Nowhere is this lack of true Morality and Innovation more evident than in the plight of our food and farming systems. Global multinationals grab land, exploit subsidies, distort markets, ransom governments and decimate indigenous farming systems that have supported their populations for thousands of years, in order to replace them with oppressive monocultures that use untenable amounts of water and expensive foreign inputs to grow crops that don't even feed people. Then those same multinationals claim victory if they can reduce the use of the poisonous chemicals they have introduced by a few measly percentage points.
So thank goodness for Colin Tudge.
This book sets out a very wise, and quietly profound reappraisal of how we should think about farming, if we take as our starting point that the first aim of our food and farming system should be to provide good food for everyone, forever. It then goes on to suggest how we might go about changing things, based on real projects that are already happening.
In terms of biology, this is not problem - some simple maths show that even at the lowest yields, there is plenty of agricultural land to provide enough food for any eventual global population, whether it's 9 billion or 12 billion.
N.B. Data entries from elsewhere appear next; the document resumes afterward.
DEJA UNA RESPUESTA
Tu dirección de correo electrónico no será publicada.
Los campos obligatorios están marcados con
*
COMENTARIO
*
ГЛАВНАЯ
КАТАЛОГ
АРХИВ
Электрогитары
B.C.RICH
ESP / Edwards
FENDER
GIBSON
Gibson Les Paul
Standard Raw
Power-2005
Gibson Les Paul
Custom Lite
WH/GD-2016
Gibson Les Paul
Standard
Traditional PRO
Instead we face a massive economic, social and cultural challenge, evidenced by the fact that we currently have one billion people in the world who are undernourished, while another billion are overfed.
This book is the kind of polemic that is too rare these days - thoughtful, considered, well-argued and full of humanity. It states the case in simple terms that anyone can understand, rather than resorting to statistics to justify countless travesties that noone understands. The line of argument stating how we should farm and feed ourselves if we start with biological reality is so well-honed, and so hard to improve on, that it warrants its very own title - "The Tudge Doctrine".